Debbie explains that the whole initiative was “100% a group effort”.  76 people donated money and 16 people and herself purchased and delivered of the gifts. “Many actually refused reimbursement, they wanted to offer the pastries and juice and to deliver it too.”

As school starts back up, Debbie is returning to being a home-school mum and so has ended the campaign. “No more donations are being accepted,” she explains.
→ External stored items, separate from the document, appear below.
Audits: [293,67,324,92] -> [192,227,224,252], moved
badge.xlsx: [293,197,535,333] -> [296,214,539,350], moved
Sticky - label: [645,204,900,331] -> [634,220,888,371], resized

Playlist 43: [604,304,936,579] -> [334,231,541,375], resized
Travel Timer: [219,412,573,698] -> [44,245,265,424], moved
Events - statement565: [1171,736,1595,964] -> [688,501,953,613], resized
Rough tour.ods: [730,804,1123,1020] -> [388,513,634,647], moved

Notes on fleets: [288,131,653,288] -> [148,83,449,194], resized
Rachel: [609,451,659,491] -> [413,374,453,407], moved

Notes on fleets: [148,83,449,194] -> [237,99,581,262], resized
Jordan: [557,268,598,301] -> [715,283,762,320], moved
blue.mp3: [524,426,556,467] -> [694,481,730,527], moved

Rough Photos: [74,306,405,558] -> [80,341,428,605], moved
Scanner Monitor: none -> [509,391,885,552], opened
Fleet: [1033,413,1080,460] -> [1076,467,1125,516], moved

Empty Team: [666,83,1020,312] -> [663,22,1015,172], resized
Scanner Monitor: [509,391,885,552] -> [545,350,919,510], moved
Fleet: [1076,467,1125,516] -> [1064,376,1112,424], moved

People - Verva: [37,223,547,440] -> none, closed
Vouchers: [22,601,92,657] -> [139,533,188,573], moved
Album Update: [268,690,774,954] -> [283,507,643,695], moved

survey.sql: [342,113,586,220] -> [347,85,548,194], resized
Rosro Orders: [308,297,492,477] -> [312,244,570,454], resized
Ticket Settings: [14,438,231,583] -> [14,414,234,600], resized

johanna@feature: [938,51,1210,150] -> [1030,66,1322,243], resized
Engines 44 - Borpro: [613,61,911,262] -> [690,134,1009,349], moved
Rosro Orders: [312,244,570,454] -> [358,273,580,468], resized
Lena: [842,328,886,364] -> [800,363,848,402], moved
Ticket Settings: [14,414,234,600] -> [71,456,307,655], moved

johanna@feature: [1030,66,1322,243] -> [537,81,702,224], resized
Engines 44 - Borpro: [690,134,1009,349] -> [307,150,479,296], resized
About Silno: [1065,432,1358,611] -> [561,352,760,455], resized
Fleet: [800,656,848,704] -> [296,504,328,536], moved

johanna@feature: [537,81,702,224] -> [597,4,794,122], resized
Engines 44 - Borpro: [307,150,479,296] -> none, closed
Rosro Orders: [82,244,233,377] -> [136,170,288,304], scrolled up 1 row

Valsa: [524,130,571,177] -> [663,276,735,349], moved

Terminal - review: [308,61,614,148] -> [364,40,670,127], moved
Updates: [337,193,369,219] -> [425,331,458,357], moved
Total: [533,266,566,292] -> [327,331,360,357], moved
There are still some funds remaining in reserve, just in case she has missed someone. “I am sure in the next weeks I will find more groups and people to deliver to but for now... we, as a group, have delivered a well-deserved merci to over 825 people.” Indeed, for next week Debbie has joined forces with the Anna&Paul ice cream parlour in Bertrange to delive ice cream sundaes for the Post team who put together the masks for distribution as well as to also to the 8002 8080 Hotline Operators and to CGDIS.

Debbie hopes that the initiative will inspire others to make a simple gesture, maybe donate a box of pastries or give a verbal pat on the back to someone who has put their well-being and their families too at risk to help on the frontline of the effort to treat patients and contain the coronavirus. “A crisis is no time for being shy,” she says.  Aurélie concurs: “I really hope something good will grow out of this dire situation, more solidarity and more respect,” she says.

*The volunteers have asked not to publish their surnames.